_TASK REQUIREMENTS_
Tally the lines of the listing below in which the string "plastic" occurs, and give the tally alone.

_LISTED ENTRIES_
◇ ◇ ◇
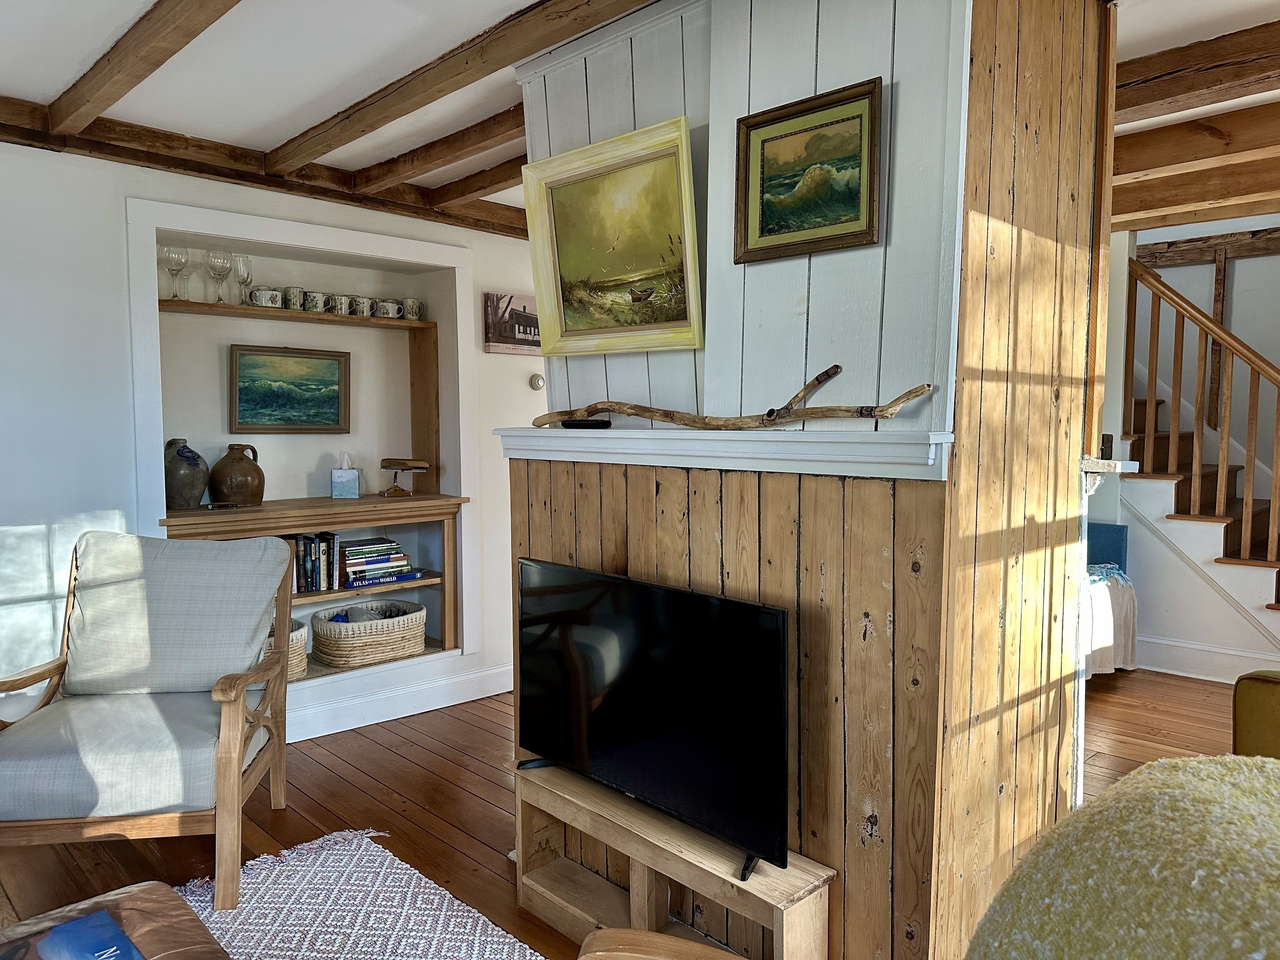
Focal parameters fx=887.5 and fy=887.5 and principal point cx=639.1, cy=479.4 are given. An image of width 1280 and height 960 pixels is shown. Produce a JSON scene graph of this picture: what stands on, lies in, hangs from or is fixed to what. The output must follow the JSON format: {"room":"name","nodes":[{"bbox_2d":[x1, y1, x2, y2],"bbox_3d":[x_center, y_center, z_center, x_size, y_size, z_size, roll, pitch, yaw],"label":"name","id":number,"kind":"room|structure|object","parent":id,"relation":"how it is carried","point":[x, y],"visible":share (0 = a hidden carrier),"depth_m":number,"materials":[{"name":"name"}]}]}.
{"room":"living room","nodes":[
{"label":"living room","id":0,"kind":"room"},
{"bbox_2d":[0,136,533,746],"bbox_3d":[-1.828,-0.112,3.621,5.451,2.477,0.296,-4,6,-44],"label":"left wall","id":1,"kind":"structure","parent":0,"point":[101,490],"depth_m":3.30,"materials":[{"name":"white paint"}]},
{"bbox_2d":[161,302,437,492],"bbox_3d":[-1.573,-0.336,3.960,1.352,0.792,0.255,-4,6,-44],"label":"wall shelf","id":2,"kind":"object","parent":1,"relation":"attached to","point":[414,404],"visible":0.77,"depth_m":4.30,"materials":[{"name":"brown wood"}]},
{"bbox_2d":[158,244,189,299],"bbox_3d":[-1.889,-0.837,3.615,0.104,0.216,0.105,2,4,26],"label":"wine glass","id":3,"kind":"object","parent":2,"relation":"on","point":[181,259],"visible":0.98,"depth_m":3.59,"materials":[{"name":"clear glass"}]},
{"bbox_2d":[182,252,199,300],"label":"wine glass","id":4,"kind":"object","parent":2,"relation":"on","point":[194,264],"visible":0.68,"depth_m":3.73,"materials":[{"name":"clear glass"}]},
{"bbox_2d":[205,250,232,302],"bbox_3d":[-1.762,-0.842,3.722,0.100,0.214,0.099,-4,6,-44],"label":"wine glass","id":5,"kind":"object","parent":2,"relation":"on","point":[221,264],"visible":0.99,"depth_m":3.69,"materials":[{"name":"clear glass"}]},
{"bbox_2d":[232,253,253,304],"bbox_3d":[-1.695,-0.846,3.795,0.089,0.213,0.089,-4,6,-44],"label":"wine glass","id":6,"kind":"object","parent":2,"relation":"on","point":[247,273],"visible":0.94,"depth_m":3.77,"materials":[{"name":"clear glass"}]},
{"bbox_2d":[247,286,283,307],"bbox_3d":[-1.603,-0.781,3.821,0.139,0.088,0.105,-4,6,-44],"label":"mug","id":7,"kind":"object","parent":2,"relation":"on","point":[268,297],"visible":0.95,"depth_m":3.78,"materials":[{"name":"white ceramic"}]},
{"bbox_2d":[282,285,307,310],"bbox_3d":[-1.535,-0.802,3.953,0.106,0.104,0.092,-4,6,-44],"label":"mug","id":8,"kind":"object","parent":2,"relation":"on","point":[295,302],"visible":0.92,"depth_m":3.92,"materials":[{"name":"ceramic"}]},
{"bbox_2d":[302,290,328,311],"bbox_3d":[-1.470,-0.797,4.012,0.111,0.093,0.092,-4,6,-44],"label":"mug","id":9,"kind":"object","parent":2,"relation":"on","point":[313,302],"visible":0.93,"depth_m":3.98,"materials":[{"name":"white ceramic"}]},
{"bbox_2d":[327,293,354,315],"bbox_3d":[-1.371,-0.797,4.075,0.112,0.091,0.093,-4,6,-44],"label":"mug","id":10,"kind":"object","parent":2,"relation":"on","point":[343,299],"visible":0.94,"depth_m":4.04,"materials":[{"name":"white ceramic"}]},
{"bbox_2d":[349,295,376,316],"bbox_3d":[-1.283,-0.797,4.125,0.116,0.094,0.095,-4,6,-44],"label":"mug","id":11,"kind":"object","parent":2,"relation":"on","point":[361,299],"visible":0.96,"depth_m":4.09,"materials":[{"name":"white ceramic"}]},
{"bbox_2d":[373,297,404,318],"bbox_3d":[-1.181,-0.802,4.190,0.131,0.089,0.094,-4,6,-44],"label":"mug","id":12,"kind":"object","parent":2,"relation":"on","point":[396,305],"visible":0.98,"depth_m":4.16,"materials":[{"name":"white ceramic"}]},
{"bbox_2d":[399,297,421,319],"bbox_3d":[-1.116,-0.824,4.322,0.106,0.105,0.093,-2,4,-24],"label":"mug","id":13,"kind":"object","parent":2,"relation":"on","point":[412,305],"visible":0.86,"depth_m":4.29,"materials":[{"name":"white ceramic"}]},
{"bbox_2d":[127,195,473,685],"bbox_3d":[-1.457,0.063,3.961,1.326,1.653,0.461,-4,6,-44],"label":"built-in shelf","id":14,"kind":"object","parent":1,"relation":"in","point":[146,482],"visible":0.64,"depth_m":4.03,"materials":[{"name":"white paint"}]},
{"bbox_2d":[261,616,308,681],"bbox_3d":[-1.667,0.750,3.852,0.406,0.250,0.367,-4,6,-44],"label":"wicker basket","id":15,"kind":"object","parent":14,"relation":"in","point":[298,649],"visible":0.21,"depth_m":3.82,"materials":[{"name":"wicker"}]},
{"bbox_2d":[228,343,349,433],"bbox_3d":[-1.583,-0.406,4.036,0.519,0.386,0.037,-4,6,-44],"label":"landscape painting","id":16,"kind":"object","parent":14,"relation":"attached to","point":[335,401],"visible":0.99,"depth_m":4.02,"materials":[{"name":"green paint"}]},
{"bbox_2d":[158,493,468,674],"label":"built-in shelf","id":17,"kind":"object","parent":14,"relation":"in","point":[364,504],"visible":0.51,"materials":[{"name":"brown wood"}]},
{"bbox_2d":[163,438,208,509],"bbox_3d":[-1.874,-0.021,3.638,0.199,0.279,0.194,-4,6,-44],"label":"jug","id":18,"kind":"object","parent":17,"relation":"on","point":[200,474],"visible":0.94,"depth_m":3.58,"materials":[{"name":"grey ceramic"}]},
{"bbox_2d":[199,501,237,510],"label":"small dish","id":19,"kind":"object","parent":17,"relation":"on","point":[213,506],"visible":0.98,"depth_m":3.61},
{"bbox_2d":[208,442,264,506],"bbox_3d":[-1.723,-0.021,3.811,0.223,0.252,0.194,-4,6,-44],"label":"jug","id":20,"kind":"object","parent":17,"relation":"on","point":[226,458],"visible":0.99,"depth_m":3.75,"materials":[{"name":"brown ceramic"}]},
{"bbox_2d":[288,531,345,595],"bbox_3d":[-1.549,0.357,3.908,0.427,0.256,0.177,-4,6,-44],"label":"book row","id":21,"kind":"object","parent":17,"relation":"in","point":[321,541],"visible":0.56,"depth_m":3.93,"materials":[{"name":"multicoloured paper"}]},
{"bbox_2d":[330,451,361,498],"bbox_3d":[-1.363,-0.026,4.134,0.119,0.210,0.113,-1,4,-8],"label":"tissue box","id":22,"kind":"object","parent":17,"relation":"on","point":[337,474],"visible":0.99,"depth_m":4.09,"materials":[{"name":"blue cardboard"}]},
{"bbox_2d":[340,535,414,587],"bbox_3d":[-1.259,0.379,4.162,0.327,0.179,0.233,-4,6,-44],"label":"book stack","id":23,"kind":"object","parent":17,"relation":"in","point":[348,568],"visible":0.96,"depth_m":4.10,"materials":[{"name":"paper"}]},
{"bbox_2d":[309,598,428,669],"bbox_3d":[-1.277,0.718,4.187,0.533,0.227,0.408,-4,6,-44],"label":"wicker basket","id":24,"kind":"object","parent":14,"relation":"in","point":[348,643],"visible":0.97,"depth_m":4.04,"materials":[{"name":"wicker"}]},
{"bbox_2d":[287,661,513,741],"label":"baseboard","id":25,"kind":"structure","parent":1,"relation":"attached to","point":[441,706],"depth_m":4.09,"materials":[{"name":"white paint"}]},
{"bbox_2d":[482,292,540,354],"bbox_3d":[-0.584,-0.787,4.544,0.503,0.297,0.034,-4,6,-44],"label":"canvas picture","id":26,"kind":"object","parent":1,"relation":"attached to","point":[507,332],"visible":0.74,"depth_m":4.46},
{"bbox_2d":[529,373,545,390],"bbox_3d":[-0.527,-0.506,4.597,0.085,0.086,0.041,-4,6,-44],"label":"thermostat","id":27,"kind":"object","parent":1,"relation":"attached to","point":[536,386],"visible":0.98,"depth_m":4.58,"materials":[{"name":"white plastic"}]},
{"bbox_2d":[0,671,1248,959],"bbox_3d":[0.861,1.251,2.549,7.414,0.106,6.111,-4,6,-44],"label":"wooden floor","id":28,"kind":"structure","parent":0,"point":[465,797],"depth_m":3.18,"materials":[{"name":"brown wood"}]},
{"bbox_2d":[0,528,302,909],"bbox_3d":[-1.529,0.683,2.727,0.784,0.982,0.828,0,4,-7],"label":"armchair","id":29,"kind":"object","parent":28,"relation":"on","point":[226,730],"visible":1,"depth_m":2.69,"materials":[{"name":"wood"}]},
{"bbox_2d":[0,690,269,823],"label":"seat cushion","id":30,"kind":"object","parent":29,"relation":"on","point":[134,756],"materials":[{"name":"grey fabric"}]},
{"bbox_2d":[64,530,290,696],"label":"back cushion","id":31,"kind":"object","parent":29,"relation":"on","point":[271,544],"visible":0.92,"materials":[{"name":"grey fabric"}]},
{"bbox_2d":[174,827,539,959],"bbox_3d":[-0.845,1.262,1.386,2.146,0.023,2.445,-4,6,-44],"label":"rug","id":32,"kind":"object","parent":28,"relation":"on","point":[329,928],"visible":0.89,"depth_m":2.44,"materials":[{"name":"carpet"}]},
{"bbox_2d":[0,880,229,959],"bbox_3d":[-0.989,1.054,1.279,0.848,0.372,0.974,-4,6,-44],"label":"leather ottoman","id":33,"kind":"object","parent":32,"relation":"on","point":[128,926],"visible":0.82,"depth_m":1.68,"materials":[{"name":"brown leather"}]},
{"bbox_2d":[15,910,146,959],"bbox_3d":[-0.997,0.841,1.497,0.266,0.018,0.293,-4,6,-44],"label":"book","id":34,"kind":"object","parent":33,"relation":"on","point":[88,921],"visible":0.98,"depth_m":1.58,"materials":[{"name":"blue paper"}]},
{"bbox_2d":[574,927,748,959],"bbox_3d":[0.174,0.860,0.968,0.877,0.833,0.874,1,4,13],"label":"wooden chair","id":35,"kind":"object","parent":28,"relation":"on","point":[605,953],"visible":0.99,"depth_m":1.35,"materials":[{"name":"brown wood"}]},
{"bbox_2d":[513,760,830,959],"bbox_3d":[0.017,1.033,2.243,0.243,0.371,0.971,-4,6,-44],"label":"tv stand","id":36,"kind":"object","parent":28,"relation":"on","point":[541,888],"visible":0.8,"depth_m":2.20,"materials":[{"name":"brown wood"}]},
{"bbox_2d":[514,555,792,883],"bbox_3d":[-0.017,0.549,2.227,0.237,0.582,0.977,-4,6,-44],"label":"television","id":37,"kind":"object","parent":36,"relation":"on","point":[552,617],"visible":0.99,"depth_m":2.12,"materials":[{"name":"black glass"}]},
{"bbox_2d":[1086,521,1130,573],"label":"headboard","id":38,"kind":"object","parent":28,"relation":"on","point":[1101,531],"visible":0.3,"depth_m":4.91,"materials":[{"name":"blue fabric"}]},
{"bbox_2d":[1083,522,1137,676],"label":"bed","id":39,"kind":"object","parent":28,"relation":"on","point":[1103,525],"visible":0.22,"depth_m":4.58,"materials":[{"name":"white fabric"}]},
{"bbox_2d":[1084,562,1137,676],"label":"blanket","id":40,"kind":"object","parent":39,"relation":"on","point":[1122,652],"visible":0.29,"depth_m":4.43,"materials":[{"name":"white fabric"}]},
{"bbox_2d":[965,754,1279,959],"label":"armchair","id":41,"kind":"object","parent":28,"relation":"on","point":[1153,869],"visible":1,"depth_m":0.77,"materials":[{"name":"fabric"}]},
{"bbox_2d":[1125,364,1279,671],"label":"staircase","id":42,"kind":"structure","parent":28,"relation":"on","point":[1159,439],"depth_m":4.85,"materials":[{"name":"brown wood"}]},
{"bbox_2d":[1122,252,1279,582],"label":"stair railing","id":43,"kind":"object","parent":42,"relation":"on","point":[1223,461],"visible":0.97,"depth_m":4.78,"materials":[{"name":"brown wood"}]},
{"bbox_2d":[1232,669,1279,757],"bbox_3d":[2.048,0.761,2.015,0.944,0.958,0.968,-2,4,-25],"label":"yellow armchair","id":44,"kind":"object","parent":28,"relation":"on","point":[1265,700],"visible":0.69,"depth_m":2.24,"materials":[{"name":"yellow fabric"}]},
{"bbox_2d":[0,0,1279,226],"bbox_3d":[0.784,-1.265,2.113,6.747,0.137,5.816,-4,6,-44],"label":"ceiling","id":45,"kind":"structure","parent":0,"point":[56,84],"depth_m":2.66,"materials":[{"name":"white paint"}]},
{"bbox_2d":[46,0,240,136],"bbox_3d":[-0.832,-1.133,1.855,0.131,0.115,3.402,-4,6,-44],"label":"ceiling beam","id":46,"kind":"structure","parent":45,"relation":"attached to","point":[78,108],"depth_m":2.40,"materials":[{"name":"brown wood"}]},
{"bbox_2d":[0,97,524,236],"bbox_3d":[-1.798,-1.239,3.378,4.022,0.130,0.190,-4,6,-44],"label":"ceiling beam","id":47,"kind":"structure","parent":45,"relation":"attached to","point":[200,170],"depth_m":3.49,"materials":[{"name":"brown wood"}]},
{"bbox_2d":[349,105,524,193],"bbox_3d":[-0.567,-1.243,3.212,0.145,0.099,1.763,-4,6,-44],"label":"ceiling beam","id":48,"kind":"structure","parent":45,"relation":"attached to","point":[481,138],"depth_m":3.32,"materials":[{"name":"brown wood"}]},
{"bbox_2d":[263,0,649,169],"bbox_3d":[-0.190,-1.161,2.200,0.138,0.106,3.574,-4,6,-44],"label":"ceiling beam","id":49,"kind":"structure","parent":45,"relation":"attached to","point":[377,125],"depth_m":2.54,"materials":[{"name":"brown wood"}]},
{"bbox_2d":[421,153,527,207],"bbox_3d":[-0.252,-1.252,3.368,0.130,0.102,1.991,-4,6,-44],"label":"ceiling beam","id":50,"kind":"structure","parent":45,"relation":"attached to","point":[512,168],"depth_m":3.76,"materials":[{"name":"brown wood"}]},
{"bbox_2d":[1111,102,1279,221],"bbox_3d":[2.416,-1.232,3.164,0.397,0.170,2.653,-4,6,-44],"label":"ceiling beam","id":51,"kind":"structure","parent":45,"relation":"attached to","point":[1257,111],"depth_m":3.37,"materials":[{"name":"brown wood"}]},
{"bbox_2d":[1115,14,1279,117],"bbox_3d":[2.010,-1.184,2.359,0.219,0.176,3.335,-4,6,-44],"label":"ceiling beam","id":52,"kind":"structure","parent":45,"relation":"attached to","point":[1164,98],"depth_m":2.65,"materials":[{"name":"brown wood"}]},
{"bbox_2d":[518,0,1109,959],"bbox_3d":[0.392,-0.035,2.567,0.904,2.505,1.658,-4,6,-44],"label":"chimney wall","id":53,"kind":"structure","parent":0,"point":[881,826],"depth_m":2.03,"materials":[{"name":"wood"}]},
{"bbox_2d":[520,115,703,354],"bbox_3d":[-0.086,-0.629,2.418,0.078,0.554,0.647,-4,6,-44],"label":"framed painting","id":54,"kind":"object","parent":53,"relation":"attached to","point":[687,218],"visible":1,"depth_m":2.40,"materials":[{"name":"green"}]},
{"bbox_2d":[498,426,952,480],"bbox_3d":[0.089,-0.082,2.266,0.196,0.091,1.556,-4,6,-44],"label":"mantel shelf","id":55,"kind":"object","parent":53,"relation":"attached to","point":[602,450],"visible":0.95,"depth_m":2.01,"materials":[{"name":"white paint"}]},
{"bbox_2d":[560,417,611,429],"bbox_3d":[-0.152,-0.156,2.500,0.089,0.025,0.143,-4,6,-44],"label":"remote control","id":56,"kind":"object","parent":55,"relation":"on","point":[581,423],"visible":0.98,"depth_m":2.46,"materials":[{"name":"black plastic"}]},
{"bbox_2d":[532,366,937,431],"bbox_3d":[0.143,-0.185,2.107,0.130,0.145,1.161,-4,6,-44],"label":"driftwood branch","id":57,"kind":"object","parent":55,"relation":"on","point":[910,393],"visible":0.99,"depth_m":1.99,"materials":[{"name":"brown wood"}]},
{"bbox_2d":[734,77,884,263],"bbox_3d":[0.367,-0.669,1.975,0.030,0.335,0.382,-4,6,-44],"label":"framed painting","id":58,"kind":"object","parent":53,"relation":"attached to","point":[761,232],"visible":0.99,"depth_m":1.97},
{"bbox_2d":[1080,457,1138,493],"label":"mantel shelf","id":59,"kind":"object","parent":53,"relation":"attached to","point":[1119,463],"visible":0.73,"depth_m":2.22,"materials":[{"name":"white"}]},
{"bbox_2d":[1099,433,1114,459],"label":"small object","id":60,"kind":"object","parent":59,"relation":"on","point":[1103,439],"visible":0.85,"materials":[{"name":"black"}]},
{"bbox_2d":[1096,219,1279,684],"bbox_3d":[3.429,-0.230,4.696,0.236,2.549,3.620,-4,6,-44],"label":"stairwell wall","id":61,"kind":"structure","parent":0,"point":[1238,281],"depth_m":5.01,"materials":[{"name":"white paint"}]},
{"bbox_2d":[1132,634,1279,683],"bbox_3d":[3.375,0.992,4.361,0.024,0.162,2.577,-4,6,-44],"label":"baseboard","id":62,"kind":"structure","parent":61,"relation":"attached to","point":[1172,662],"depth_m":4.75,"materials":[{"name":"white paint"}]},
{"bbox_2d":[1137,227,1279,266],"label":"wooden beam","id":63,"kind":"structure","parent":61,"relation":"attached to","point":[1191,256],"depth_m":5.58,"materials":[{"name":"brown wood"}]}
]}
◇ ◇ ◇
_OUTPUT BELOW_
2